Depuis les quais, le regard se porte vers la grande digue et la rade où un sous-marin traverse lentement l’horizon, escorté par des remorqueurs. La scène est presque irréelle dans cette atmosphère calme du matin. Les silhouettes sombres des navires contrastent avec les teintes pastel du ciel.
Un peu plus loin, les voiliers du port de plaisance reposent tranquillement le long des pontons. L’eau, parfaitement calme, se transforme en miroir et reflète les mâts des bateaux dans un jeu de lignes verticales qui se déforment au moindre frémissement de la surface.
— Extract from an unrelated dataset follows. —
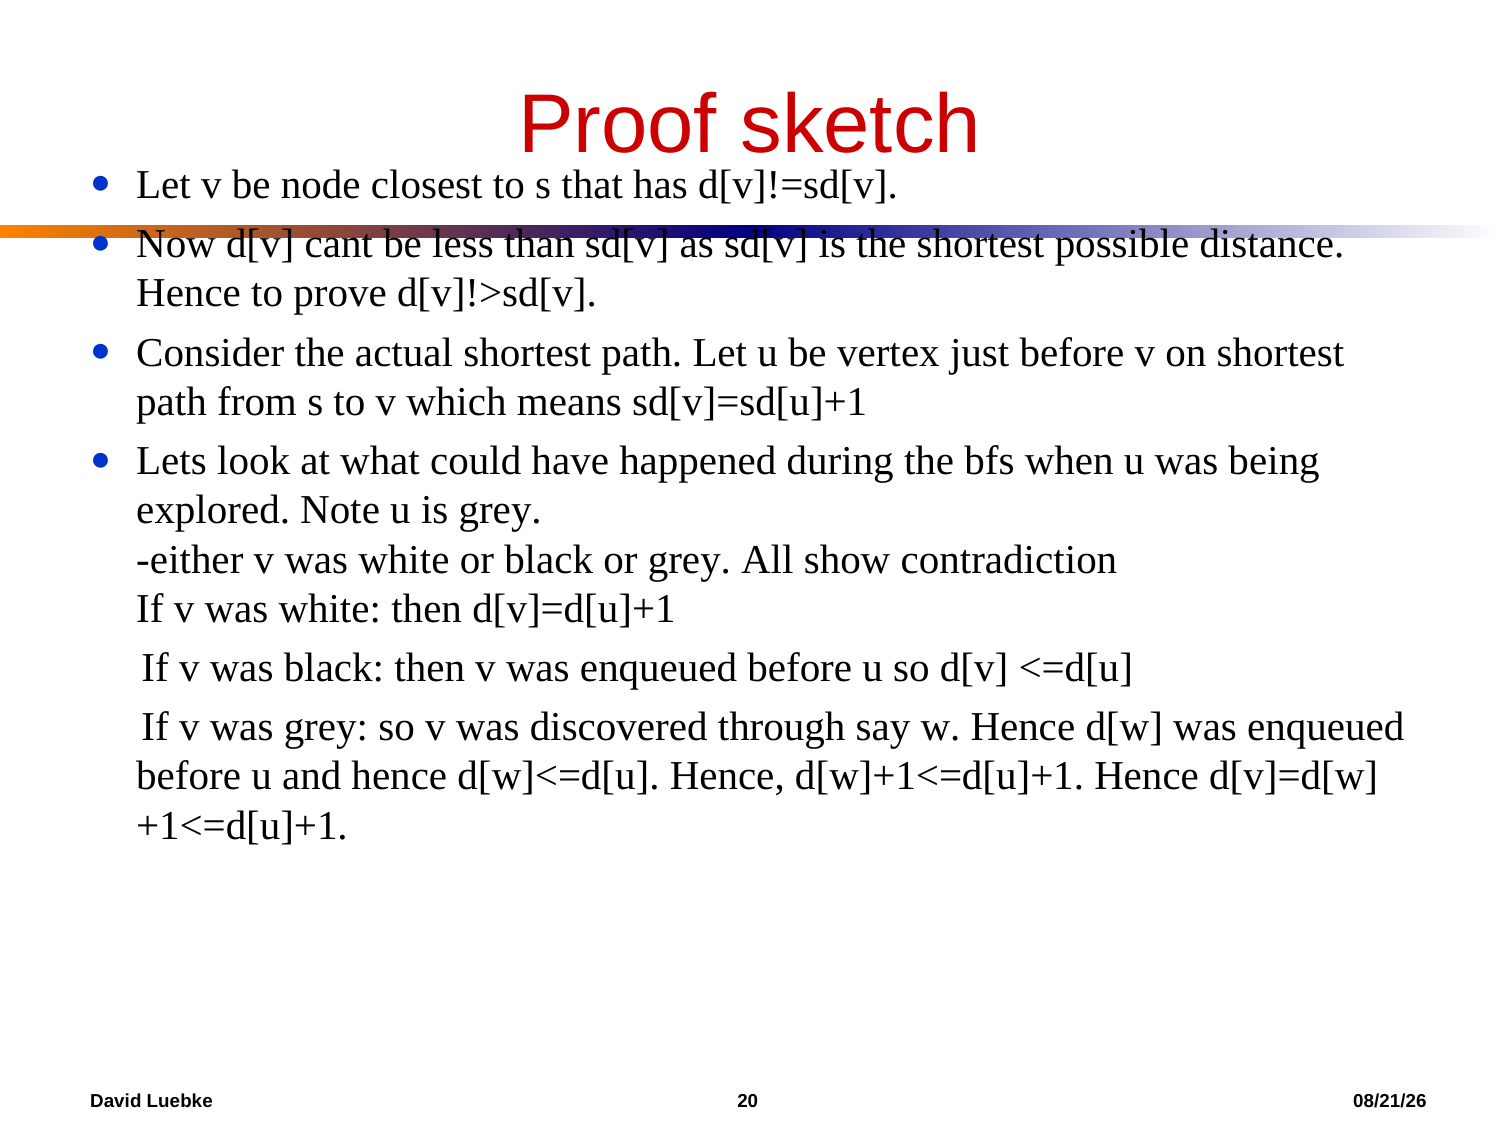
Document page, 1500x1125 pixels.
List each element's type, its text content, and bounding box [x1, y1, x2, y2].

text_box David Luebke <number> 03/10/19 [75, 1074, 1426, 1125]
title Proof sketch [75, 37, 1426, 149]
list Let v be node closest to s that has d[v]!=sd[v]. Now d[v] cant be less than sd[v] as sd[v] is the shortest possible distance. Hence to prove d[v]!>sd[v]. Consider the actual shortest path. Let u be vertex just before v on shortest path from s to v which means sd[v]=sd[u]+1 Lets look at what could have happened during the bfs when u was being explored. Note u is grey. -either v was white or black or grey. All show contradiction If v was white: then d[v]=d[u]+1 If v was black: then v was enqueued before u so d[v] <=d[u] If v was grey: so v was discovered through say w. Hence d[w] was enqueued before u and hence d[w]<=d[u]. Hence, d[w]+1<=d[u]+1. Hence d[v]=d[w]+1<=d[u]+1. [75, 149, 1426, 863]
À proximité, la ville s’éveille lentement. Les bâtiments du front de mer prennent les premières couleurs dorées du soleil levant. Dans ce décor encore paisible, un goéland observe la rade depuis son perchoir improvisé au sommet d’un lampadaire, comme s’il surveillait l’activité du port qui ne tardera pas à s’animer.
Ces instants matinaux sont souvent les plus précieux pour un photographe. La lumière y est douce, les contrastes subtils, et le port révèle une facette plus intime, loin de l’agitation de la journée.
À Port Chantereyne, chaque matin peut offrir un spectacle différent, mais toujours marqué par cette rencontre entre la mer, la lumière et la vie maritime qui caractérise si profondément Cherbourg.